The problem: Copy out every one of the following records word for word, keeping each line unchanged.

Exercise input:
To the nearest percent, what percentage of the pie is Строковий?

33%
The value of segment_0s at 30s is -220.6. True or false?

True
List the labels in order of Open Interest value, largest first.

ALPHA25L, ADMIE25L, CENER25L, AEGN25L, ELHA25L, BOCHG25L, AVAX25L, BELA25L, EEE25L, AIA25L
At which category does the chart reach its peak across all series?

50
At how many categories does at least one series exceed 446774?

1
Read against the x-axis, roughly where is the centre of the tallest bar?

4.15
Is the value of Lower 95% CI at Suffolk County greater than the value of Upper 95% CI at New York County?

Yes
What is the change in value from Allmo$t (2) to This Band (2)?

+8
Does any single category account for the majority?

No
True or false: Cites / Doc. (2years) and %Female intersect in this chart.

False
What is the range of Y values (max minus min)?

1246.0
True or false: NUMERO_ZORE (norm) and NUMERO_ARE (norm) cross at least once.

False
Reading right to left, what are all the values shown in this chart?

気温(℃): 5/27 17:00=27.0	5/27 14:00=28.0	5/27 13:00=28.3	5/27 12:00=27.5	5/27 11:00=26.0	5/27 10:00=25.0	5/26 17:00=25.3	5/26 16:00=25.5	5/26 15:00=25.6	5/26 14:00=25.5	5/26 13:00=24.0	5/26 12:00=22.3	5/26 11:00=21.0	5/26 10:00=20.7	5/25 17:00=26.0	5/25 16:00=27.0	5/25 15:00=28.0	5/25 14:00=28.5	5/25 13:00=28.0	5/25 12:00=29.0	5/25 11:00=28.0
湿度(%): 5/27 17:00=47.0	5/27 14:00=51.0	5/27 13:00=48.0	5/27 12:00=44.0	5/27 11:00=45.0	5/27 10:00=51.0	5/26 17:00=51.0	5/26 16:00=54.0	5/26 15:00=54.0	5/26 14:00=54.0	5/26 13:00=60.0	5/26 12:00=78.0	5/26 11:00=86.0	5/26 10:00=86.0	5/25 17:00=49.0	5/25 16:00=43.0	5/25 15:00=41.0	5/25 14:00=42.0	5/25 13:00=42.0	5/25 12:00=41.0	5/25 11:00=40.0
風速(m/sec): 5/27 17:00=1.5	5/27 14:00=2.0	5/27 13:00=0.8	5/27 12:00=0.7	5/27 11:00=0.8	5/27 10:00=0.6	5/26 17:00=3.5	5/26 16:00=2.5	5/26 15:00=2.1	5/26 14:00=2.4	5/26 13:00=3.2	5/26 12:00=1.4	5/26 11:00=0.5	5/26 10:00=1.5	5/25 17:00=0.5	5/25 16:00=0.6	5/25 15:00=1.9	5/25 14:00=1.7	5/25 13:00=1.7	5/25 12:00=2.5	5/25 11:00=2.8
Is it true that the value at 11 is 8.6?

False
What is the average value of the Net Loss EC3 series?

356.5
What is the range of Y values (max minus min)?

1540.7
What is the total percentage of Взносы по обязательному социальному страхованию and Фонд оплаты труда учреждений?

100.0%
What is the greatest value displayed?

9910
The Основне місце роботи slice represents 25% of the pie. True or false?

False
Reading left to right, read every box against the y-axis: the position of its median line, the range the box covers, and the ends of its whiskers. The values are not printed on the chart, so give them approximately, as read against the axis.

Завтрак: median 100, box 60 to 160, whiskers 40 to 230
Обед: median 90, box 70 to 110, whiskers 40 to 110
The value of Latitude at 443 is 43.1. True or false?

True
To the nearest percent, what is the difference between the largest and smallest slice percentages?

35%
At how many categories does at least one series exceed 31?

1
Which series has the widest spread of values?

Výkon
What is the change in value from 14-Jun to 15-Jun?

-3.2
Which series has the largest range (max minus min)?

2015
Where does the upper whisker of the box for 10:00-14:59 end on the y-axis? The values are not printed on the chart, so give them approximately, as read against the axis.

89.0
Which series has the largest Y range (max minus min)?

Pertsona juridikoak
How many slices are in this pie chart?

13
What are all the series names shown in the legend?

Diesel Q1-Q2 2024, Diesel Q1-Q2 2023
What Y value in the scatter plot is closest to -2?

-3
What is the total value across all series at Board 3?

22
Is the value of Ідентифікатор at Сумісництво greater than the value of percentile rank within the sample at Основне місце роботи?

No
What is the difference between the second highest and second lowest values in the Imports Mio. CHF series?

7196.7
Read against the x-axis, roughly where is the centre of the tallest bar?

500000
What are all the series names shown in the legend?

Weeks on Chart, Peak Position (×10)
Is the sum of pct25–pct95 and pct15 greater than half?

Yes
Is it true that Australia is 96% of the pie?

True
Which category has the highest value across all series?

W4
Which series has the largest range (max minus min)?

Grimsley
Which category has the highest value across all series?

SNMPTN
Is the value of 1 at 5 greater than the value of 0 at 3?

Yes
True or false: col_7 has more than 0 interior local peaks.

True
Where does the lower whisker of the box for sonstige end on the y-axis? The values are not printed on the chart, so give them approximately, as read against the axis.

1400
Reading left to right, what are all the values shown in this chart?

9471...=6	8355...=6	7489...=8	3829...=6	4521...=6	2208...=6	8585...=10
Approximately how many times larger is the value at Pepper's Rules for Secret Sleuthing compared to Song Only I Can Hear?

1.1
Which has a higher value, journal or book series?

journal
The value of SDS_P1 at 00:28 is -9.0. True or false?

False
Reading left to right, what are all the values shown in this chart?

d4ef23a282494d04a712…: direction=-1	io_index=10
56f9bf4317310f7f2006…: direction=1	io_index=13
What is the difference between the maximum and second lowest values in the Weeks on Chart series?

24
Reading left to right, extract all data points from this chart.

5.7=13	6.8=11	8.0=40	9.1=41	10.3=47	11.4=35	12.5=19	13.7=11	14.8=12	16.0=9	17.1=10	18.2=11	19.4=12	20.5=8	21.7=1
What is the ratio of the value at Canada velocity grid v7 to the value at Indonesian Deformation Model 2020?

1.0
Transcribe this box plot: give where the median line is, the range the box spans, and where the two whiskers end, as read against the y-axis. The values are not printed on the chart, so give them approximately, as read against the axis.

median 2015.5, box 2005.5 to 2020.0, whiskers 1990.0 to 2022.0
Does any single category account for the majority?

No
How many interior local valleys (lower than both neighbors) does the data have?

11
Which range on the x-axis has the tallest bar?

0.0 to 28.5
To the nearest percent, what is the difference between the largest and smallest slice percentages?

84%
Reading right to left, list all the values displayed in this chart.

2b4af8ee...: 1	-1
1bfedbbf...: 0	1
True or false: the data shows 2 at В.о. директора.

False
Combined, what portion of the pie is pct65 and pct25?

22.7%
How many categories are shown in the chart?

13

Response box:
To the nearest percent, what percentage of the pie is Строковий?

33%
The value of segment_0s at 30s is -220.6. True or false?

True
List the labels in order of Open Interest value, largest first.

ALPHA25L, ADMIE25L, CENER25L, AEGN25L, ELHA25L, BOCHG25L, AVAX25L, BELA25L, EEE25L, AIA25L
At which category does the chart reach its peak across all series?

50
At how many categories does at least one series exceed 446774?

1
Read against the x-axis, roughly where is the centre of the tallest bar?

4.15
Is the value of Lower 95% CI at Suffolk County greater than the value of Upper 95% CI at New York County?

Yes
What is the change in value from Allmo$t (2) to This Band (2)?

+8
Does any single category account for the majority?

No
True or false: Cites / Doc. (2years) and %Female intersect in this chart.

False
What is the range of Y values (max minus min)?

1246.0
True or false: NUMERO_ZORE (norm) and NUMERO_ARE (norm) cross at least once.

False
Reading right to left, what are all the values shown in this chart?

気温(℃): 5/27 17:00=27.0	5/27 14:00=28.0	5/27 13:00=28.3	5/27 12:00=27.5	5/27 11:00=26.0	5/27 10:00=25.0	5/26 17:00=25.3	5/26 16:00=25.5	5/26 15:00=25.6	5/26 14:00=25.5	5/26 13:00=24.0	5/26 12:00=22.3	5/26 11:00=21.0	5/26 10:00=20.7	5/25 17:00=26.0	5/25 16:00=27.0	5/25 15:00=28.0	5/25 14:00=28.5	5/25 13:00=28.0	5/25 12:00=29.0	5/25 11:00=28.0
湿度(%): 5/27 17:00=47.0	5/27 14:00=51.0	5/27 13:00=48.0	5/27 12:00=44.0	5/27 11:00=45.0	5/27 10:00=51.0	5/26 17:00=51.0	5/26 16:00=54.0	5/26 15:00=54.0	5/26 14:00=54.0	5/26 13:00=60.0	5/26 12:00=78.0	5/26 11:00=86.0	5/26 10:00=86.0	5/25 17:00=49.0	5/25 16:00=43.0	5/25 15:00=41.0	5/25 14:00=42.0	5/25 13:00=42.0	5/25 12:00=41.0	5/25 11:00=40.0
風速(m/sec): 5/27 17:00=1.5	5/27 14:00=2.0	5/27 13:00=0.8	5/27 12:00=0.7	5/27 11:00=0.8	5/27 10:00=0.6	5/26 17:00=3.5	5/26 16:00=2.5	5/26 15:00=2.1	5/26 14:00=2.4	5/26 13:00=3.2	5/26 12:00=1.4	5/26 11:00=0.5	5/26 10:00=1.5	5/25 17:00=0.5	5/25 16:00=0.6	5/25 15:00=1.9	5/25 14:00=1.7	5/25 13:00=1.7	5/25 12:00=2.5	5/25 11:00=2.8
Is it true that the value at 11 is 8.6?

False
What is the average value of the Net Loss EC3 series?

356.5
What is the range of Y values (max minus min)?

1540.7
What is the total percentage of Взносы по обязательному социальному страхованию and Фонд оплаты труда учреждений?

100.0%
What is the greatest value displayed?

9910
The Основне місце роботи slice represents 25% of the pie. True or false?

False
Reading left to right, read every box against the y-axis: the position of its median line, the range the box covers, and the ends of its whiskers. The values are not printed on the chart, so give them approximately, as read against the axis.

Завтрак: median 100, box 60 to 160, whiskers 40 to 230
Обед: median 90, box 70 to 110, whiskers 40 to 110
The value of Latitude at 443 is 43.1. True or false?

True
To the nearest percent, what is the difference between the largest and smallest slice percentages?

35%
At how many categories does at least one series exceed 31?

1
Which series has the widest spread of values?

Výkon
What is the change in value from 14-Jun to 15-Jun?

-3.2
Which series has the largest range (max minus min)?

2015
Where does the upper whisker of the box for 10:00-14:59 end on the y-axis? The values are not printed on the chart, so give them approximately, as read against the axis.

89.0
Which series has the largest Y range (max minus min)?

Pertsona juridikoak
How many slices are in this pie chart?

13
What are all the series names shown in the legend?

Diesel Q1-Q2 2024, Diesel Q1-Q2 2023
What Y value in the scatter plot is closest to -2?

-3
What is the total value across all series at Board 3?

22
Is the value of Ідентифікатор at Сумісництво greater than the value of percentile rank within the sample at Основне місце роботи?

No
What is the difference between the second highest and second lowest values in the Imports Mio. CHF series?

7196.7
Read against the x-axis, roughly where is the centre of the tallest bar?

500000
What are all the series names shown in the legend?

Weeks on Chart, Peak Position (×10)
Is the sum of pct25–pct95 and pct15 greater than half?

Yes
Is it true that Australia is 96% of the pie?

True
Which category has the highest value across all series?

W4
Which series has the largest range (max minus min)?

Grimsley
Which category has the highest value across all series?

SNMPTN
Is the value of 1 at 5 greater than the value of 0 at 3?

Yes
True or false: col_7 has more than 0 interior local peaks.

True
Where does the lower whisker of the box for sonstige end on the y-axis? The values are not printed on the chart, so give them approximately, as read against the axis.

1400
Reading left to right, what are all the values shown in this chart?

9471...=6	8355...=6	7489...=8	3829...=6	4521...=6	2208...=6	8585...=10
Approximately how many times larger is the value at Pepper's Rules for Secret Sleuthing compared to Song Only I Can Hear?

1.1
Which has a higher value, journal or book series?

journal
The value of SDS_P1 at 00:28 is -9.0. True or false?

False
Reading left to right, what are all the values shown in this chart?

d4ef23a282494d04a712…: direction=-1	io_index=10
56f9bf4317310f7f2006…: direction=1	io_index=13
What is the difference between the maximum and second lowest values in the Weeks on Chart series?

24
Reading left to right, extract all data points from this chart.

5.7=13	6.8=11	8.0=40	9.1=41	10.3=47	11.4=35	12.5=19	13.7=11	14.8=12	16.0=9	17.1=10	18.2=11	19.4=12	20.5=8	21.7=1
What is the ratio of the value at Canada velocity grid v7 to the value at Indonesian Deformation Model 2020?

1.0
Transcribe this box plot: give where the median line is, the range the box spans, and where the two whiskers end, as read against the y-axis. The values are not printed on the chart, so give them approximately, as read against the axis.

median 2015.5, box 2005.5 to 2020.0, whiskers 1990.0 to 2022.0
Does any single category account for the majority?

No
How many interior local valleys (lower than both neighbors) does the data have?

11
Which range on the x-axis has the tallest bar?

0.0 to 28.5
To the nearest percent, what is the difference between the largest and smallest slice percentages?

84%
Reading right to left, list all the values displayed in this chart.

2b4af8ee...: 1	-1
1bfedbbf...: 0	1
True or false: the data shows 2 at В.о. директора.

False
Combined, what portion of the pie is pct65 and pct25?

22.7%
How many categories are shown in the chart?

13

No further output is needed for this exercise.